Tout cela ne présente pas grand intérêt, sinon comme symptôme d’une tension particulière. Les pseudo-attentats ont peut-être existé depuis toujours. C’était même une spécialité russo-soviétique justifiant répressions diverses, purges ou effectivement tremplin électoral pour Vladimir Poutine, alors peu connu, mais élu triomphalement à la présidence après les attentats d’août-septembre 1999 organisés par le FSB à Moscou. Les tentatives d’assassinats contre soi sont en revanche beaucoup plus complexes à organiser parce qu’il faut bien prendre un peu de risque pour que cela ait l’air crédible, mais surtout éviter que l’enquête du Columbo ou du journaliste local ne révèle un pot aux roses qui pour le coup s’avérera désastreux politiquement et même judiciairement. Dangereux et délicat à manier donc. On se souvient de l’imbroglio de l’« attentat de l’observatoire » dans la nuit du 15 au 16 octobre 1959 à Paris contre François Mitterrand, alors sénateur. Ce fut une affaire assez minable dont on ne sait pas encore très bien qui a manipulé qui, mais qui a fait très mal à l’image de Mitterrand au lieu de la renforcer comme celui-ci l’espérait. En dehors de cette affaire rocambolesque, je ne connais aucun cas réel d’auto-attentat.

Les assassinats organisés de citoyens de son propre pays par l’État ou ses services de manière autonome sont évidemment plus courants, et c’est là encore plutôt une spécialité russe depuis quelques années. C’est toutefois assez rare dans les démocraties, ne serait-ce que parce que les capacités d’investigation et de révélation du complot sont plus importantes qu’ailleurs. Mais ce n’est pas impossible. Pour rester aux États-Unis, l’assassinat de John Fitzgerald Kennedy le 22 novembre 1963 est sans aucun doute celui qui a donné naissance à la plus grande littérature et le plus grand nombre d’organisations suspectes, depuis la CIA, jusqu’aux anticastristes, en passant par la mafia de Chicago, l’Union soviétique, le complexe militaro-industriel et même le vice-président Johnson. Peut-être. Rappelons simplement que comme dans le cas de l’auto-attentat, on n’a pas droit à l’erreur dans ce genre d’exercice sous peine de retours politiques dévastateurs, au moins en démocratie. On s’efforce donc, sans certitude absolue, de faire en sorte que cela réussisse. En clair et pour revenir à l’attentat de Butler, on ne confie pas ce genre de mission à un gamin de vingt ans, un âge où aux États-Unis on a le droit d’acheter des armes mais pas de l’alcool, plutôt instable et par ailleurs mauvais tireur selon ses camarades du Clairton Sportsmen’s Club.
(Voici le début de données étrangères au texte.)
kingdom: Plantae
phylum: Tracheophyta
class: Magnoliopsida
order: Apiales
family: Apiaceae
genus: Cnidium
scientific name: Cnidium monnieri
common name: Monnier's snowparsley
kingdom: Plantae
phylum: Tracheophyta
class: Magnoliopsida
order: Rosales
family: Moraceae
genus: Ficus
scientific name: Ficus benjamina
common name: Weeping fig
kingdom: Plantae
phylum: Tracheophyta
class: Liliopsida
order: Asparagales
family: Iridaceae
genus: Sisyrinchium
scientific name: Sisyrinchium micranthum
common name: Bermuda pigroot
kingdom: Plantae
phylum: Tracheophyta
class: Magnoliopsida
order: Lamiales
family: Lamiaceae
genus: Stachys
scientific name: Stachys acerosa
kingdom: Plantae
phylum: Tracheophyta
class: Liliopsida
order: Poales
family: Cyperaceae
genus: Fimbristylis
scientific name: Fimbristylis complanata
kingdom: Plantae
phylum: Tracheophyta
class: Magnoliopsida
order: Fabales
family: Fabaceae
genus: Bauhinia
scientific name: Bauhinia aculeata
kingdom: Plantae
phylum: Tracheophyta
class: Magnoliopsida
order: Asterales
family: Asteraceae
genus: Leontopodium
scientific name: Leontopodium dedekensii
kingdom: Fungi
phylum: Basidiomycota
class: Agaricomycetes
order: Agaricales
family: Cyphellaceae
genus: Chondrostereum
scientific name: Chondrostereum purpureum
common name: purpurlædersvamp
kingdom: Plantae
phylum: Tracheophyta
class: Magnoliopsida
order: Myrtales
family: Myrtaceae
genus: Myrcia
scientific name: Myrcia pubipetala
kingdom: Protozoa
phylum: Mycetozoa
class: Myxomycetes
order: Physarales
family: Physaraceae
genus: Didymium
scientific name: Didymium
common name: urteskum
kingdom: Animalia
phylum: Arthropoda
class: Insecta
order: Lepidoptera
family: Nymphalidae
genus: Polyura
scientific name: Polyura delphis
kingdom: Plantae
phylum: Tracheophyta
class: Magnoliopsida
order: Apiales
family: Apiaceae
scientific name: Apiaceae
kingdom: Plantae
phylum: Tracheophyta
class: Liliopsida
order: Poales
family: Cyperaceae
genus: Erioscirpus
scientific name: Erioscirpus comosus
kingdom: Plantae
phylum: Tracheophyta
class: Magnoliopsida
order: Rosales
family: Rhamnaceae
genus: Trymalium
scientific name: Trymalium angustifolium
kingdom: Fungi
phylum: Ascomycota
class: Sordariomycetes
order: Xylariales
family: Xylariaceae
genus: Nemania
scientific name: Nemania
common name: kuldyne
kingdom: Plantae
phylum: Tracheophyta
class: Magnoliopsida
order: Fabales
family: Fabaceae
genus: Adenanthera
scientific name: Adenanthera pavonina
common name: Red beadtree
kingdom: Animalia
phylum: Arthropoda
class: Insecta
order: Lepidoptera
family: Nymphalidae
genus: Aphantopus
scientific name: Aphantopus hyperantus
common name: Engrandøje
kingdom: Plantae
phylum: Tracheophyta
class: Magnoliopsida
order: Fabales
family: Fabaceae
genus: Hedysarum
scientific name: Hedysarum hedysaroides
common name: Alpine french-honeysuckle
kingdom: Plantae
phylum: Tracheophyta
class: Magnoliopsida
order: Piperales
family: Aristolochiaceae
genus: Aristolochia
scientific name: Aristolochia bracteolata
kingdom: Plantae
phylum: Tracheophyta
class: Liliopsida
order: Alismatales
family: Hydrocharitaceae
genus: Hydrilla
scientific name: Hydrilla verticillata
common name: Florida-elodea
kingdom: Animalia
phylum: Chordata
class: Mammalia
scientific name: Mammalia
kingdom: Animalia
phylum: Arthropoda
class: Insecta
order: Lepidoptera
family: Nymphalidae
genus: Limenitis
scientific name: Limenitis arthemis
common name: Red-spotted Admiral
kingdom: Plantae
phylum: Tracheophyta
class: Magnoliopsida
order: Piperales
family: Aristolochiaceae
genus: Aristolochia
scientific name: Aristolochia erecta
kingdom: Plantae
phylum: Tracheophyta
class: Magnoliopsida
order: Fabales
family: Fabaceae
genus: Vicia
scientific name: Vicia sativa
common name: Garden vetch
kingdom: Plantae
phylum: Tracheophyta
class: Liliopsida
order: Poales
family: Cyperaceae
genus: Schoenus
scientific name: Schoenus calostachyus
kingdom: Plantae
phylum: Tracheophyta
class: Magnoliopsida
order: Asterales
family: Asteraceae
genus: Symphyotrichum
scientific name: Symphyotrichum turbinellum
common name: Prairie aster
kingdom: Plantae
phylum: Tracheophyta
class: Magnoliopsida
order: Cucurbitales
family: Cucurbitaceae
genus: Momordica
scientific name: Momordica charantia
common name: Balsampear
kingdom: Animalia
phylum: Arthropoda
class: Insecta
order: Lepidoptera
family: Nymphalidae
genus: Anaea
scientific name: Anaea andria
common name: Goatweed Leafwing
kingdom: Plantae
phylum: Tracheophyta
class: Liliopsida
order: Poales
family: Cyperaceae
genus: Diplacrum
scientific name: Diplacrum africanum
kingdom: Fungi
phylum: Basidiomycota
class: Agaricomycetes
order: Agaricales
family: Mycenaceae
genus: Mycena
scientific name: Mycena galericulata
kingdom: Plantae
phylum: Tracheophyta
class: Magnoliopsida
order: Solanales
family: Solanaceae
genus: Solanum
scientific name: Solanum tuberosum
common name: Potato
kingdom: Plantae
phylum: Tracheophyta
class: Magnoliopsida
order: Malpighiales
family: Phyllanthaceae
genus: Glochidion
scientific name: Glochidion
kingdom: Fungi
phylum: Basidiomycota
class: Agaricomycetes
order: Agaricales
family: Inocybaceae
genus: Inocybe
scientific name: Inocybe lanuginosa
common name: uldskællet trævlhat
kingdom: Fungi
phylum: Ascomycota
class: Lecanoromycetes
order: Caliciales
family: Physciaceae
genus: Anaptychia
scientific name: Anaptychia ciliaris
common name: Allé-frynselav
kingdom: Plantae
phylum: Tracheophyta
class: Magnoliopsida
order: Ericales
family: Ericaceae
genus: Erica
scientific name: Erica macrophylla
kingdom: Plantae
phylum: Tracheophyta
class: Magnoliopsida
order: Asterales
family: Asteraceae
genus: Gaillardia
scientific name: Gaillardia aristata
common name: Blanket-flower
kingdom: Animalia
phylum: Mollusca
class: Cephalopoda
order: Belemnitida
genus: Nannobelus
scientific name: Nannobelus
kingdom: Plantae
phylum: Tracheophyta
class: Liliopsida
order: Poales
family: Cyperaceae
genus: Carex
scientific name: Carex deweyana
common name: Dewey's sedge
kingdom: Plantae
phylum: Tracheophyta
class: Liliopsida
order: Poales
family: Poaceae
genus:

Avec Thomas Matthew Crooks on est effectivement loin assez loin de simplement Lee Harvey Oswald, mais bien plus proche de tous les presque toujours illuminés qui ont assassiné quatre présidents des États-Unis et essayé 17 fois de la faire sans réussir, ce qui au passage donne quand même une bonne moyenne pour 46 POTUS. Quant aux assassinats et tentatives d’assassinats de candidats à la présidence ou des personnalités politiques majeures, elles sont singulièrement nombreuses. Et pour tous ceux qui sont passés à l’acte, combien y ont songé mais n’ont pu passer à l’acte comme Travis Bickle, le héros de Taxi Driver car ils n’ont pas trouvé de faille dans le dispositif de sécurité ?

4,86 grammes de politique

Thomas M. Crooks, a, lui, pu accéder à la célébrité morbide, car il a trouvé une faille dans le dispositif, certes assez incroyable mais tout à fait possible dans le monde réel et non fantasmé des complotistes.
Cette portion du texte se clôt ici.